REALTOR.com Senior Economist George Raitu said in early October that “September inventory trends, especially in the mid-market may be the canary in the coal mine that we could be headed for even lower levels of inventory in early 2020.”
However, what you hear from the talking heads on television, or read in the newspaper may not necessarily reflect an accurate representation of the local market.
That is why the Williamsburg Area Association of REALTORS® (WAAR) has commissioned a specific study on the Williamsburg real estate market by Dr. Lisa Sturtevant, Chief Economist of the Virginia Association of REALTORS® (VAR). She will provide a detailed look at the historic triangle at least four times a year for the purpose of helping the public and REALTORS® understand our market.
Because all real estate is “local.”
Suzanne Dana, Williamsburg Realty Associate Broker and Company Trainer, recently had the opportunity to spread the word about the status of our Historic Triangle real estate market in her class for the Osher Lifelong Learning Institute (formerly the Christopher Wren Association), which is sponsored by The College of William & Mary.
“We are in a fairly stable real estate market, but the adage, “location, location, location” is hand in-hand with the price point. “While we might have a surplus of homes in the higher price points, the range between $225,000-$375,000 has much lower inventory due to demand,” she explained.
Dana used the VAR report and her personal knowledge of the Williamsburg market to guide her class presentation. “Overall, sales inched up in the second quarter from last year at this time.”
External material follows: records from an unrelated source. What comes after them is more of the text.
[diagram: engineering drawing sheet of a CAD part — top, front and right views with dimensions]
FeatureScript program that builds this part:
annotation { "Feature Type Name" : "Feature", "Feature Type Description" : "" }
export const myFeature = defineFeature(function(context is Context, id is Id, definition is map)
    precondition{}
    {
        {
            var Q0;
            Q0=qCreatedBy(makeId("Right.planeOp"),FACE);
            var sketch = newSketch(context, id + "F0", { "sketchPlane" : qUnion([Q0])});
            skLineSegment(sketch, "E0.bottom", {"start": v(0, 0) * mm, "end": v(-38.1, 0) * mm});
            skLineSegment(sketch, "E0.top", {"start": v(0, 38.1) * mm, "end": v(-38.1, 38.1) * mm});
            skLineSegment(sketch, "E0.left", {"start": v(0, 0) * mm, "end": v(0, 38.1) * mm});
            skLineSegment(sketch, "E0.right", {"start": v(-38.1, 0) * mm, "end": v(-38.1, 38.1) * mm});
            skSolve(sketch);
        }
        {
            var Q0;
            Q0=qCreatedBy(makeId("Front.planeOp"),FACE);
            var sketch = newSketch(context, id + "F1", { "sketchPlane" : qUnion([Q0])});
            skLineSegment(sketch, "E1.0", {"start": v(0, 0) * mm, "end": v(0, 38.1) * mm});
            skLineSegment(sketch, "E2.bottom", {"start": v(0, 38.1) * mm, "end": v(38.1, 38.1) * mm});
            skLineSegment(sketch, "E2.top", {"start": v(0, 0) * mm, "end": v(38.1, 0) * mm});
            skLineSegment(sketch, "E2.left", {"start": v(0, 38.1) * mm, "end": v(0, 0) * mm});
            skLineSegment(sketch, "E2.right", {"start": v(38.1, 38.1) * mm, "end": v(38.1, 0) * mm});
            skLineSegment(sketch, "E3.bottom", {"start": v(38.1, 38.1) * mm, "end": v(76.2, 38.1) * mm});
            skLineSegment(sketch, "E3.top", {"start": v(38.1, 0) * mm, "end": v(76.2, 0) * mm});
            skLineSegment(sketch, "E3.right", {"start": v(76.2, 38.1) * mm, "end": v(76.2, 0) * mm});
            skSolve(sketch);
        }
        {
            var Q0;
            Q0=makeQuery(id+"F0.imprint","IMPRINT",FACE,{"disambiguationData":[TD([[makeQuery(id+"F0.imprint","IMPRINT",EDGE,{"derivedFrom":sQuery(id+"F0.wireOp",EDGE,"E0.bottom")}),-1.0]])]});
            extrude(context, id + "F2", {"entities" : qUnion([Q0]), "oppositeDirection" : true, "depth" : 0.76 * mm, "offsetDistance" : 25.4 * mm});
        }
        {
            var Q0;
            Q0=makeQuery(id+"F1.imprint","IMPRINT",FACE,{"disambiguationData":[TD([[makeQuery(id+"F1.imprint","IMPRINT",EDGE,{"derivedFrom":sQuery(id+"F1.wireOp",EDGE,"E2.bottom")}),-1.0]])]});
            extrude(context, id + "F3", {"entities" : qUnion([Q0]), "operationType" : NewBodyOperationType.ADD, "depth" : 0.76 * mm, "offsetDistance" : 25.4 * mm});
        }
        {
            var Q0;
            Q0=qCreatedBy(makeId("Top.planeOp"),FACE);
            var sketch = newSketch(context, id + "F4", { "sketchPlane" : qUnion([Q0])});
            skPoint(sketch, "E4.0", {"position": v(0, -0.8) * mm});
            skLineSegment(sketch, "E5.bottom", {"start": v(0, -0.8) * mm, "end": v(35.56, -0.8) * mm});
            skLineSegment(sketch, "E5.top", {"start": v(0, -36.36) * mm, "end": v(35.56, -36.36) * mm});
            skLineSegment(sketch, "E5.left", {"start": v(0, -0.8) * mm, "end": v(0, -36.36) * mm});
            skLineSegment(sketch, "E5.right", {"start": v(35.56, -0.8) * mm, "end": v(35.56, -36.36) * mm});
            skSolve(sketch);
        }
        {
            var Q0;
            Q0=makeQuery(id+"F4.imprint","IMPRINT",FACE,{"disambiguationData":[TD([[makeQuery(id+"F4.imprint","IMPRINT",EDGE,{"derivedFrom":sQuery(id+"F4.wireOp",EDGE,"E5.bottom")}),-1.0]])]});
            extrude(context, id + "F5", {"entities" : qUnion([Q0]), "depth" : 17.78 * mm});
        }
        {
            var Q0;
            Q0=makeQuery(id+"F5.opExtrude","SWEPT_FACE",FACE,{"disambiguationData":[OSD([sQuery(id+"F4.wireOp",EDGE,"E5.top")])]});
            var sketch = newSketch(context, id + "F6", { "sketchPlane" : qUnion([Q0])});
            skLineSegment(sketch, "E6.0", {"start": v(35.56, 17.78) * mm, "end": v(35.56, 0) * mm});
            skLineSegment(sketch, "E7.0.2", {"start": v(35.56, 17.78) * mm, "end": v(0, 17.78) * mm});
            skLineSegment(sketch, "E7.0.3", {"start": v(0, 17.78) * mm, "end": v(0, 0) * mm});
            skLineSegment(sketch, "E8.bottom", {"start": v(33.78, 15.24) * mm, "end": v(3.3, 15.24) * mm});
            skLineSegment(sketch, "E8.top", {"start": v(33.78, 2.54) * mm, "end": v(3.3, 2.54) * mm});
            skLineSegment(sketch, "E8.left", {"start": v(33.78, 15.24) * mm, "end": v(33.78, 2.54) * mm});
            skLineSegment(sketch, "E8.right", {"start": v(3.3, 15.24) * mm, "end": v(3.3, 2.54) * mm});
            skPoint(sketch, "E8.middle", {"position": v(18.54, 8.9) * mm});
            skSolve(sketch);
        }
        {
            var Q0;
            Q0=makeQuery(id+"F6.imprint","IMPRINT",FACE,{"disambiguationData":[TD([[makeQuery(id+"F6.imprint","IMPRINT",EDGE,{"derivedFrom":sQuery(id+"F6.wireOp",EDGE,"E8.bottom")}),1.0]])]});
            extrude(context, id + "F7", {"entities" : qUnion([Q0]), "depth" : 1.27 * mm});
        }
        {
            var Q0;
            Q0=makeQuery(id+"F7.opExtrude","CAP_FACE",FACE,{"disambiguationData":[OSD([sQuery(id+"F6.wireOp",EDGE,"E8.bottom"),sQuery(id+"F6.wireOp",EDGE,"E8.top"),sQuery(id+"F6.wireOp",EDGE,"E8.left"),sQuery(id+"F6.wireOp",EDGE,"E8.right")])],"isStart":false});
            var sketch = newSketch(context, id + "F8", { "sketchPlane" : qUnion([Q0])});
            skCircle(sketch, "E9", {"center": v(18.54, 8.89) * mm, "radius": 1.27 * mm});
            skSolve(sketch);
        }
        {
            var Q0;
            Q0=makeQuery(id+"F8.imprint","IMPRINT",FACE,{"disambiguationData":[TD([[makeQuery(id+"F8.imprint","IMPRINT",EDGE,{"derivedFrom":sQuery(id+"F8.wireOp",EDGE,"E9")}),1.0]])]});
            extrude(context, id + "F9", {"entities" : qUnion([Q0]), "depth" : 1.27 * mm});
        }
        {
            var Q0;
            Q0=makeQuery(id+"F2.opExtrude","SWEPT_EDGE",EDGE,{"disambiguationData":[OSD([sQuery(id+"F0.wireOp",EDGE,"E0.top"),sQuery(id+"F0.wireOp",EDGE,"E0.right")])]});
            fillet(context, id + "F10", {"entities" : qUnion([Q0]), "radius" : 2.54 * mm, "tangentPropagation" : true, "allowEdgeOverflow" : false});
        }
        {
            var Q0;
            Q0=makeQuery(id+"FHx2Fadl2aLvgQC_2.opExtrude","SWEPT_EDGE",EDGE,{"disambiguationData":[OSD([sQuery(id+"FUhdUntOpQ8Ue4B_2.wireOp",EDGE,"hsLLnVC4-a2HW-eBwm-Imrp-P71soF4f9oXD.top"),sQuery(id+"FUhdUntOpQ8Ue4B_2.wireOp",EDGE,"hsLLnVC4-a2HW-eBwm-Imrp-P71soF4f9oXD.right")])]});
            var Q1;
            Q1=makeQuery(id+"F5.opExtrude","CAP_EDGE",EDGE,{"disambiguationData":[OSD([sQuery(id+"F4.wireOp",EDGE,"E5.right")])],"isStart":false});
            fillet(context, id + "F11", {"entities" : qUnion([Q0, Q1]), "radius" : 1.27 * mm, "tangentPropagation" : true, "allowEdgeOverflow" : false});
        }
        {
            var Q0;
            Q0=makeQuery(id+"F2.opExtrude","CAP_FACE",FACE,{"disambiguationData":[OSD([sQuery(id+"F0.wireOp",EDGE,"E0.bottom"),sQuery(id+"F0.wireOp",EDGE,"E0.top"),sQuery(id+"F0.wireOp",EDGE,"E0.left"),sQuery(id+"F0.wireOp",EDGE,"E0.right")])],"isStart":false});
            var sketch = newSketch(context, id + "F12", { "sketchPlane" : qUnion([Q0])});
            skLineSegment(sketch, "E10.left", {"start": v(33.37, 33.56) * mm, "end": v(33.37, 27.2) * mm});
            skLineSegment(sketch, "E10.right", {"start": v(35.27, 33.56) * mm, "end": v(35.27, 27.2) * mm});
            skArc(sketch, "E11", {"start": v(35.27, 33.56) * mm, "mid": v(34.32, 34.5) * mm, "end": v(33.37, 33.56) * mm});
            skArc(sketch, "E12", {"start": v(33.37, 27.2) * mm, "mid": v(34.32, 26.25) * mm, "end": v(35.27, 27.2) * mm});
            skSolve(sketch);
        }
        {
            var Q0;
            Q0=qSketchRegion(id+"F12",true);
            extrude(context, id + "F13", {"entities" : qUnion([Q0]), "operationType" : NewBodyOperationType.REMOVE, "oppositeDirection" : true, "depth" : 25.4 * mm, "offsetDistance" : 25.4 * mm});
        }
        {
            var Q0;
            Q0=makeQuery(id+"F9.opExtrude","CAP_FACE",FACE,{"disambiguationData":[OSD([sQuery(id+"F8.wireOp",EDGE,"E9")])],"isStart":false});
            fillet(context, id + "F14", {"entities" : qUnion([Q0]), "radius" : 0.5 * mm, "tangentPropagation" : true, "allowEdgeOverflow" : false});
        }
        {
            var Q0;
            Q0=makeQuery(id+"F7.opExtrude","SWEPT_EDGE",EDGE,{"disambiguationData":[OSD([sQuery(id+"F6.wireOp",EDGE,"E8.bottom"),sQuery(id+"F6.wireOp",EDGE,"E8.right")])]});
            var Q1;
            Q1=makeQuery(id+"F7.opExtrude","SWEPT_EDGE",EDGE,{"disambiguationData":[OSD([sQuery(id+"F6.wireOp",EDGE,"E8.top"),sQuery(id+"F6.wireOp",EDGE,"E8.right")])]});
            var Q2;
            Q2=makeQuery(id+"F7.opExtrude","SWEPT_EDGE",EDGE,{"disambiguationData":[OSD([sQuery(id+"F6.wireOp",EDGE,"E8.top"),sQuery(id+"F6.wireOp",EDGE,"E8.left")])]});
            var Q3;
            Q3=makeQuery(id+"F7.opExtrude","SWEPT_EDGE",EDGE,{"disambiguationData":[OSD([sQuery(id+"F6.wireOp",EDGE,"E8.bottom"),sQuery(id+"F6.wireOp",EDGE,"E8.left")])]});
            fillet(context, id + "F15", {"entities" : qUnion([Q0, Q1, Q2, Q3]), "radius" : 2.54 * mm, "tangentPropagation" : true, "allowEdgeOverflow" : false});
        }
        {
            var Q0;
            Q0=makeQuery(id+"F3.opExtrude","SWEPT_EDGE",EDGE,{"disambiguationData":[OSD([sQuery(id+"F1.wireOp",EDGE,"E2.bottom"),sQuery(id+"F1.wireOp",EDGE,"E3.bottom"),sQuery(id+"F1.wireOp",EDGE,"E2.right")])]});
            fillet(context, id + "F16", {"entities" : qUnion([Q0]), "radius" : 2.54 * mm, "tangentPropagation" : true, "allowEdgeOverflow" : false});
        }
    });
Sales activity varies by city or county. York County showed the biggest growth with an increase of seven percent over last year at this time. James City County showed a mere one percent drop and the City of Williamsburg remained the same from a year ago. Overall, the Williamsburg area’s housing market and regional economy remains strong, bolstered by historically low interest rates.
“Good inventory that is priced right is extremely important, but the condition of the home matters, too” said Dana, an award-winning REALTOR® for many years. “Some price points are better than others. Homes in the $200,000 to $300,000 are hard to find. Higher priced homes usually take longer to sell.”
Home maintenance and staging are also important when presenting your home for sale.
“If you have a home to sell, make it ready to sell. It is important to spruce up what you can. Get the help of a professional to look at what you have to offer. Many REALTORS® can often tell you what you need to do before putting your home on the market and have access to professional stagers who can take what you have and arrange it so it shows off your home in the best light.
“We need to remember that when selling your home, it becomes a commodity and must be treated as such.”
An overpriced home can have a very real negative impact and can slow the sale down. “The most activity when a home is put on the market is in the few couple of weeks,” she said. “A poorly priced home may get overlooked in the searches. That is why a home that is priced right has a much greater chance of selling quickly.”
In closing, Dana also pointed out that the Williamsburg real estate is currently a balanced market. “Listings aren’t selling like hotcakes, but they’re not staying on the market too long either.”